* _Aim of the task_: List every line of the listing that contains the string "common", matching case exactly.

* _Listed records_:
-------

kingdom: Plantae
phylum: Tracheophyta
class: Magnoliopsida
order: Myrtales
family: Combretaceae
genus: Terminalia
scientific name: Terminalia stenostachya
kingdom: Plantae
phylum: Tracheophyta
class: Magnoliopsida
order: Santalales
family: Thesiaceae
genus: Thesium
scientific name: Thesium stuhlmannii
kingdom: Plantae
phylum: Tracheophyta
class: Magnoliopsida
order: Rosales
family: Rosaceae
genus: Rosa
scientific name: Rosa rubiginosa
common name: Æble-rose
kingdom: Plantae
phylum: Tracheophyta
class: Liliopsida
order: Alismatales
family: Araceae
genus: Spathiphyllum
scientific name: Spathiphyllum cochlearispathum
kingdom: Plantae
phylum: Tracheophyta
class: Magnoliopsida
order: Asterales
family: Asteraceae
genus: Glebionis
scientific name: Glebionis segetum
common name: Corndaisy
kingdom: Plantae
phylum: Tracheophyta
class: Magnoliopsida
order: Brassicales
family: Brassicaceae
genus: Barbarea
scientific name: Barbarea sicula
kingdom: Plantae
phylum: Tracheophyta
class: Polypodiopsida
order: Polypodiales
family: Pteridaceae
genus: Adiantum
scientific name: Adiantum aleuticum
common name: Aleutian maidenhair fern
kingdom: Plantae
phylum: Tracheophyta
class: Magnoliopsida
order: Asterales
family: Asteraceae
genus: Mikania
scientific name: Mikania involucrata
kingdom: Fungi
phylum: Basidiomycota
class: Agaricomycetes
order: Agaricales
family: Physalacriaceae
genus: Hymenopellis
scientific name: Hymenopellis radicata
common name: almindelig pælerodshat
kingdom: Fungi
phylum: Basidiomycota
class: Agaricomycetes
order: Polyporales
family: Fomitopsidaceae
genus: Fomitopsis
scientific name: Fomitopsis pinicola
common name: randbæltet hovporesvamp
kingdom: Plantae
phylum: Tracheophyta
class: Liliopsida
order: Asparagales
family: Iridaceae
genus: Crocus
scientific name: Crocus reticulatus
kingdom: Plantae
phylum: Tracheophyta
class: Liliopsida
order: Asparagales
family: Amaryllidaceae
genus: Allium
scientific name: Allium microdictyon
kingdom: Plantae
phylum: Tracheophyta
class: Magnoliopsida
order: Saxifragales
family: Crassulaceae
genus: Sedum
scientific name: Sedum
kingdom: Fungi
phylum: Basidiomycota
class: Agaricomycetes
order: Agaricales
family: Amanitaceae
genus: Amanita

-------

* _Exercise output_:
common name: Æble-rose
common name: Corndaisy
common name: Aleutian maidenhair fern
common name: almindelig pælerodshat
common name: randbæltet hovporesvamp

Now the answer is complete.